Quinze jours déjà se sont écoulés depuis le déclenchement de la catastrophe. Des images délicieuses me reviennent en mémoire comme ces barrières du Ravel enserrées de plastiques colorés et de végétaux emportés par la Meuse (une véritable œuvre de land art !), une dizaine de poissons jaillissant d’une bouche d’égout en plein déblayage de garages à Angleur, la bouille apaisée du petit Ismaël né six jours avant la crue et ses parents si résilients… Mais très vite, elles sont rattrapées par d’autres, plus sombres : la mort par pendaison d’un riverain qui n’avait pas d’assurance, les courtiers qui rechignent pour payer le moins possible, les laissés-pour-compte des « bas quartiers » qui n’ont d’autre choix que de retourner dans des habitations gorgées d’humidité, d’autres citoyens invisibles qui, par gêne, fierté ou pudeur, n’osent pas franchir les portes des donneries, les problèmes de santé mentale qui s’accumulent à la veille de la rentrée scolaire : dépression, angoisse, stress post-traumatique… Je repense aux huiles « descendues sur le terrain » : le roi, la reine, Di Rupo, De Croo, endimanchés et engoncés au milieu des décombres et des victimes. Protocole de pacotille et empathie proche de zéro. Et ce jour de « deuil national » décrété le 20 juillet. Cinq ridicules petits jours pour enterrer la tristesse de toute une région, de qui se moque-t-on ?

J’imagine surtout ces milliers de foyers et tous ces dilemmes à la clé : rester et rénover ? Vendre et partir ? Mais qui voudra de ces biens inondables ? A quel prix pourront-ils encore les céder ?… Je repense aux défaillances de l’Etat si peu préparé aux effondrements et lorgne un instant vers la centrale nucléaire voisine. Que se passera-t-il en cas de catastrophe ? On peut craindre le pire.

J’enrage en revoyant les 25 000 militaires dépêchés en rue pour prévenir les attentats terroristes et tellement démobilisés durant ces longs jours de déblayage. Vous avez dit « priorité » ?!

Je lis quelques articles alarmistes sur l’état des finances publiques de la Région wallonne : la crise du Covid et maintenant les intempéries, comment va-t-elle assumer ?

J’apprends ce que l’on pressentait dès le début : des centaines de riverains démunis n’ont pas d’assurance habitation. Beaucoup ont tout perdu, mais comment vont-ils pouvoir se relever ? Double peine et spirale infernale de la pauvreté.

Je regarde le ciel menaçant et cette pluie qui revient par intermittence. Les niveaux des rivières qui restent élevés.
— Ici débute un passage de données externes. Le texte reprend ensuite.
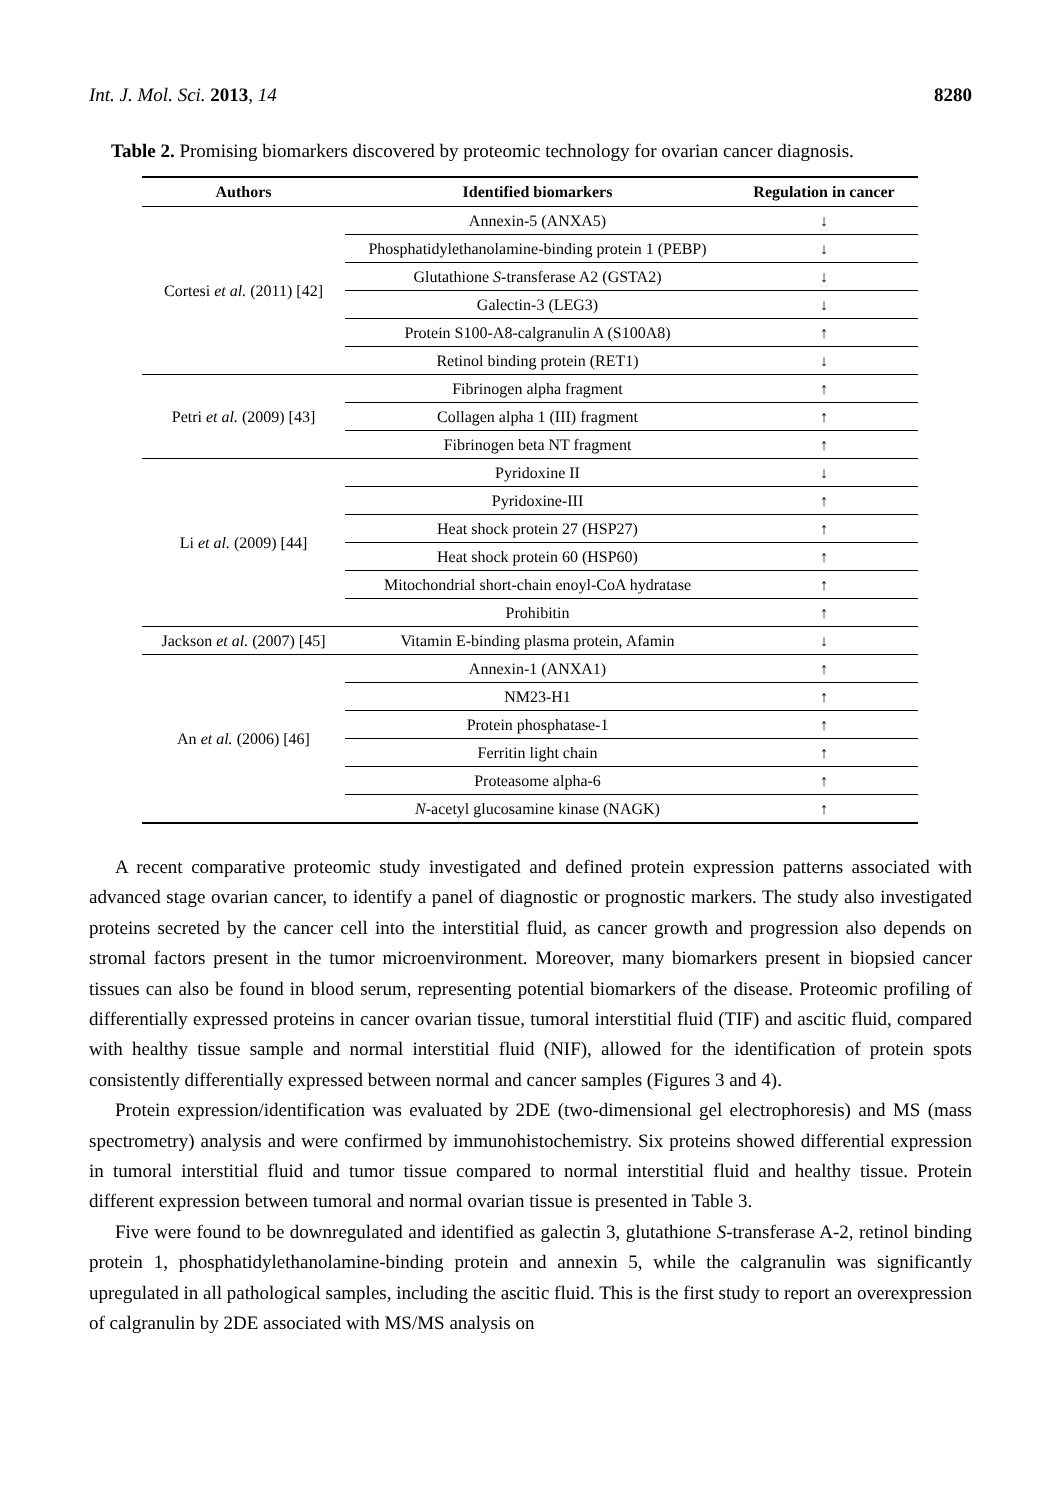Int. J. Mol. Sci. 2013, 14 8280
Table 2. Promising biomarkers discovered by proteomic technology for ovarian cancer diagnosis.
| Authors | Identified biomarkers | Regulation in cancer |
| --- | --- | --- |
| Cortesi et al. (2011) [42] | Annexin-5 (ANXA5) | ↓ |
| | Phosphatidylethanolamine-binding protein 1 (PEBP) | ↓ |
| | Glutathione S -transferase A2 (GSTA2) | ↓ |
| | Galectin-3 (LEG3) | ↓ |
| | Protein S100-A8-calgranulin A (S100A8) | ↑ |
| | Retinol binding protein (RET1) | ↓ |
| Petri et al. (2009) [43] | Fibrinogen alpha fragment | ↑ |
| | Collagen alpha 1 (III) fragment | ↑ |
| | Fibrinogen beta NT fragment | ↑ |
| Li et al. (2009) [44] | Pyridoxine II | ↓ |
| | Pyridoxine-III | ↑ |
| | Heat shock protein 27 (HSP27) | ↑ |
| | Heat shock protein 60 (HSP60) | ↑ |
| | Mitochondrial short-chain enoyl-CoA hydratase | ↑ |
| | Prohibitin | ↑ |
| Jackson et al. (2007) [45] | Vitamin E-binding plasma protein, Afamin | ↓ |
| An et al. (2006) [46] | Annexin-1 (ANXA1) | ↑ |
| | NM23-H1 | ↑ |
| | Protein phosphatase-1 | ↑ |
| | Ferritin light chain | ↑ |
| | Proteasome alpha-6 | ↑ |
| | N -acetyl glucosamine kinase (NAGK) | ↑ |
A recent comparative proteomic study investigated and defined protein expression patterns associated with advanced stage ovarian cancer, to identify a panel of diagnostic or prognostic markers. The study also investigated proteins secreted by the cancer cell into the interstitial fluid, as cancer growth and progression also depends on stromal factors present in the tumor microenvironment. Moreover, many biomarkers present in biopsied cancer tissues can also be found in blood serum, representing potential biomarkers of the disease. Proteomic profiling of differentially expressed proteins in cancer ovarian tissue, tumoral interstitial fluid (TIF) and ascitic fluid, compared with healthy tissue sample and normal interstitial fluid (NIF), allowed for the identification of protein spots consistently differentially expressed between normal and cancer samples (Figures 3 and 4).
Protein expression/identification was evaluated by 2DE (two-dimensional gel electrophoresis) and MS (mass spectrometry) analysis and were confirmed by immunohistochemistry. Six proteins showed differential expression in tumoral interstitial fluid and tumor tissue compared to normal interstitial fluid and healthy tissue. Protein different expression between tumoral and normal ovarian tissue is presented in Table 3.
Five were found to be downregulated and identified as galectin 3, glutathione S-transferase A-2, retinol binding protein 1, phosphatidylethanolamine-binding protein and annexin 5, while the calgranulin was significantly upregulated in all pathological samples, including the ascitic fluid. This is the first study to report an overexpression of calgranulin by 2DE associated with MS/MS analysis on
Ces avaloirs toujours bouchés. Un rien et tout pourrait sans doute à nouveau basculer. Je me réjouis d’entendre – enfin ! – des politiques, des urbanistes, des architectes, pragmatiques et visionnaires parler de « villes éponges » (Imagine n°144), d’habitat groupé, de « stop béton », de construction sur pilotis, de carte des zones inondables à revoir… Enfin un peu d’air, de perspectives, de réflexions audacieuses. Me revient alors le rire éclatant de Corinne devant son vinyle de Sheila L’arche de Noé flottant au milieu de sa cave déclassée. Un rire plein de surprise et d’espoir figé dans les souvenirs d’un déluge d’été.